··· Document extract
Prove that $\sum_{j=0}^{\infty}z_{j}$ converges absolutely iff $\sum_{j=0}^{\infty}x_{j}$ and $\sum_{j=0}^{\infty}y_{j}$ converges absolutely, where $z_{j} = x_{j} + iy_{j}$.
My first approach
Let us prove the implication $(\Rightarrow)$ first.
Let $\varepsilon > 0$. Then it exists a natural $n_{0}\geq 0$ s.t. \begin{align*} n > m\geq n_{0} \Rightarrow \sum_{j=m}^{n}|z_{j}| < \varepsilon \Rightarrow \sum_{j=m}^{n}|x_{j}| \leq \sum_{j=m}^{n}|z_{j}| < \varepsilon \end{align*} which implies that $\sum_{j=0}^{\infty}|x_{j}|$ converges because it is a Cauchy sequence.
Similar argument applies to $\sum_{j=0}^{\infty}y_{j}$.
Conversely, let us prove the implication $(\Leftarrow)$.
Let $\varepsilon > 0$. Then it exists $n_{0}$ s.t. \begin{align*} n > m \geq n_{0} \Rightarrow \sum_{j=m}^{n}|x_{j}| < \varepsilon/2\,\,\wedge\,\,\sum_{j=m}^{n}|y_{j}| < \varepsilon/2 \Rightarrow \sum_{j=m}^{n}|z_{j}| \leq \sum_{j=m}^{n}|x_{j}| + \sum_{j=m}^{n}|y_{j}| < \varepsilon \end{align*} which proves that $\sum_{j=0}^{\infty}|z_{j}|$ converges absolutely due to the same reason as before.
······
··· Data records
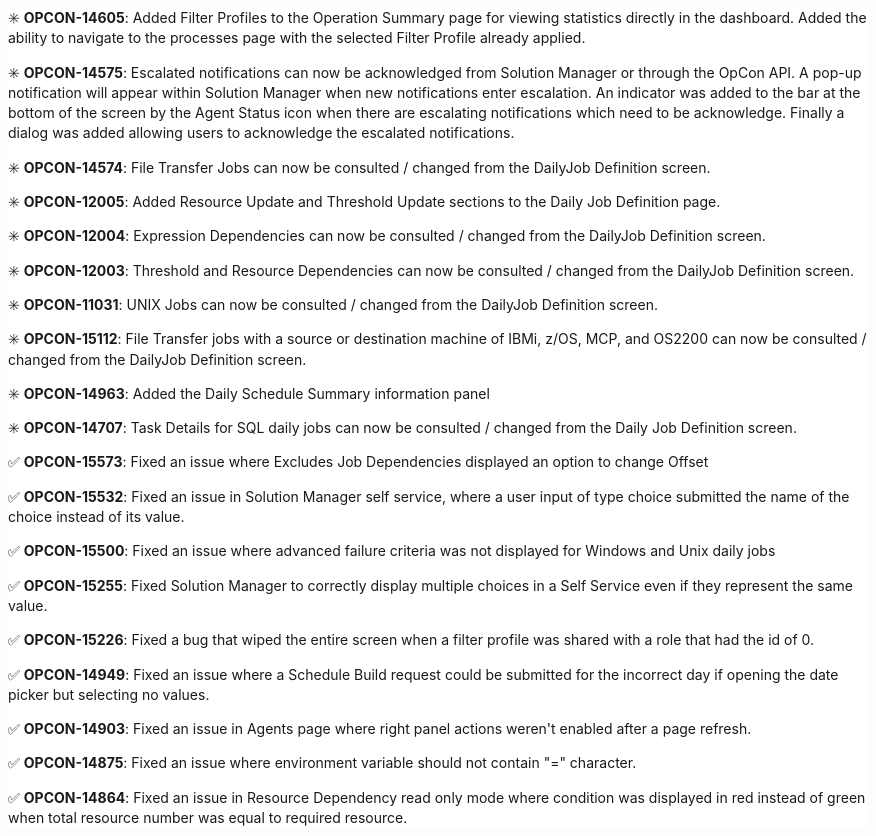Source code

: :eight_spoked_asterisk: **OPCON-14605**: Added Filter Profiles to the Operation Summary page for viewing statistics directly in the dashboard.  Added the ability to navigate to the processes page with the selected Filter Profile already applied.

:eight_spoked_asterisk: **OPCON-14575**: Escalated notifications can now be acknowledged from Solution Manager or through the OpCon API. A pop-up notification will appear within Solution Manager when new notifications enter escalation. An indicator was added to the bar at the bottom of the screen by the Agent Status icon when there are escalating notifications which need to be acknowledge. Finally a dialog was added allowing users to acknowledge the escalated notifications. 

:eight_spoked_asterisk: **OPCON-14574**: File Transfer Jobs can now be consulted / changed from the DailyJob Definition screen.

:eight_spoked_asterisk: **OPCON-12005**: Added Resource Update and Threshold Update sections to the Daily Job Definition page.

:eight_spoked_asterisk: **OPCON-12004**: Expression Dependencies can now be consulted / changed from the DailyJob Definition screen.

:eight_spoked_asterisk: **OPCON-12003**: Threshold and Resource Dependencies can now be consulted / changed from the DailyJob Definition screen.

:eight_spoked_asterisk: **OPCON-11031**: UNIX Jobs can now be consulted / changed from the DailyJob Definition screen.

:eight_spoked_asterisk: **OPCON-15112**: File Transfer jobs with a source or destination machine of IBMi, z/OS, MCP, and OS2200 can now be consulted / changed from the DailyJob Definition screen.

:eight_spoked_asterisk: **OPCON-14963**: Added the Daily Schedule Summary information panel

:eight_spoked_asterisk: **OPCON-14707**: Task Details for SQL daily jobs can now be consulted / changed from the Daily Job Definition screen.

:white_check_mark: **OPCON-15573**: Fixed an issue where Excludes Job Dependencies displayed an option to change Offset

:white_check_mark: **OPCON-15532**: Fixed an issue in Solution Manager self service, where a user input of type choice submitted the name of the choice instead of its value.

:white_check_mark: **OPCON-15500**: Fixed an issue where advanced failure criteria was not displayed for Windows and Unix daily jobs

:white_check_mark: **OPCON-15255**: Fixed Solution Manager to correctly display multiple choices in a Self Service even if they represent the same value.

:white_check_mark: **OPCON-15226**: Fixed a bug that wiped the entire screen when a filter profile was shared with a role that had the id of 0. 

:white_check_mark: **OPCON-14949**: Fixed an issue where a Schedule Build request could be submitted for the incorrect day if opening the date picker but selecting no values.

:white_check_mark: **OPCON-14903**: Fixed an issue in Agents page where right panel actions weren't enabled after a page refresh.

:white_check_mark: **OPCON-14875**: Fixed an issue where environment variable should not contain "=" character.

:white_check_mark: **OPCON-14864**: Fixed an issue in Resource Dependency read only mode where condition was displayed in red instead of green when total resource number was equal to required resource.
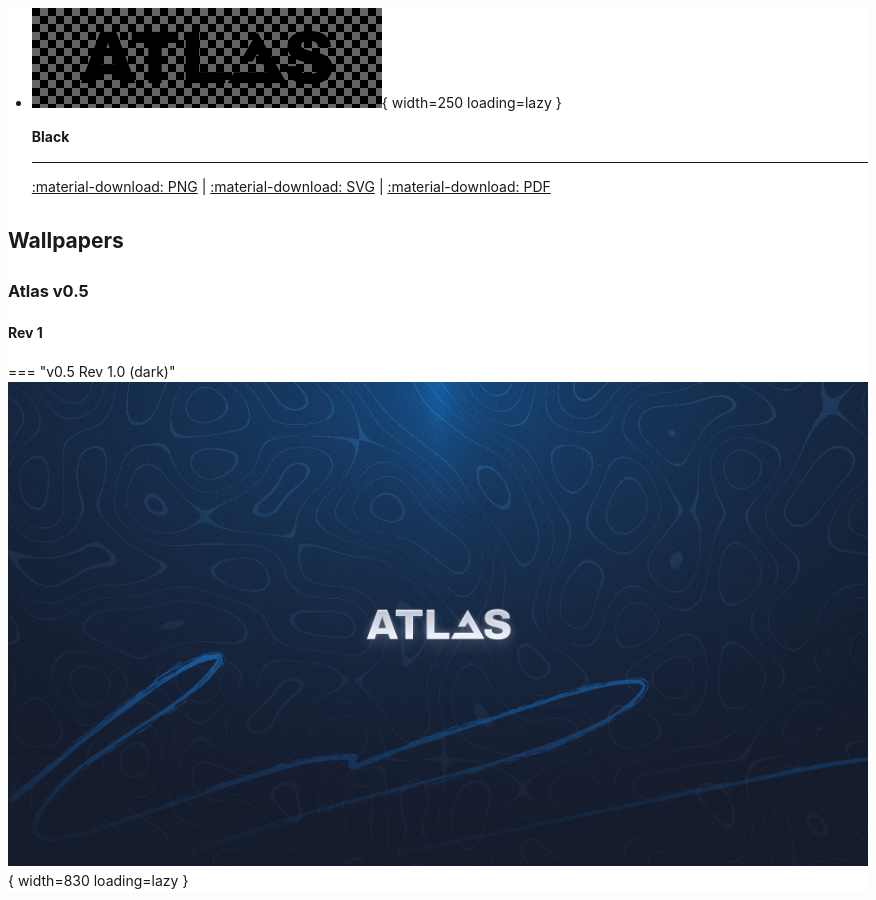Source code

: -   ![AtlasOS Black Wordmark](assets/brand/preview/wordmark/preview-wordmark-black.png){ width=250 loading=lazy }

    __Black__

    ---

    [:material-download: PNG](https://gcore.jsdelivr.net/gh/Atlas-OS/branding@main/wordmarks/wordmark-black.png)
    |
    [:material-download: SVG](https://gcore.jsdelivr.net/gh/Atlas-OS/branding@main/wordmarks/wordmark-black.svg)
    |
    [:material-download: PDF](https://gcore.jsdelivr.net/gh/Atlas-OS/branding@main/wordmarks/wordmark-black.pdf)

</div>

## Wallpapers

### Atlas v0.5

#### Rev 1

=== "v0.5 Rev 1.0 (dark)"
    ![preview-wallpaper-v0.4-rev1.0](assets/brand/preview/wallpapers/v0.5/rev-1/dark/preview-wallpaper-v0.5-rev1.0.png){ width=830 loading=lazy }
······
What the task asks:
Continue the post on the absolute convergence of a complex series and of its real and imaginary parts from where it stops.

Your response:
My second approach
Let us assume that $\sum_{j=0}^{\infty}|z_{j}|$ converges.
Then it is bounded. Hence the sequence $\sum_{j=0}^{n}|x_{j}|\leq \sum_{j=0}^{n}|z_{j}|\leq M$ is increasing and bounded too.
Consequently, it converges. Similar reasoning applies to $\sum_{j=0}^{n}|y_{j}|$.
The converse implication results from the same reasoning. Indeed, one has that \begin{align*} \sum_{j=0}^{n}|z_{j}| \leq \sum_{j=0}^{n}|x_{j}| + \sum_{j=0}^{n}|y_{j}| \leq M_{1} + M_{2} := M \end{align*} whence we conclude that the series $\sum_{j=0}^{\infty}z_{j}$ converges absolutely, and we are done.
Could someone please tell me if the wording of my proofs are correct?
Is there another way to prove it differently from the proposed solutions?
Any contribution is appreciated.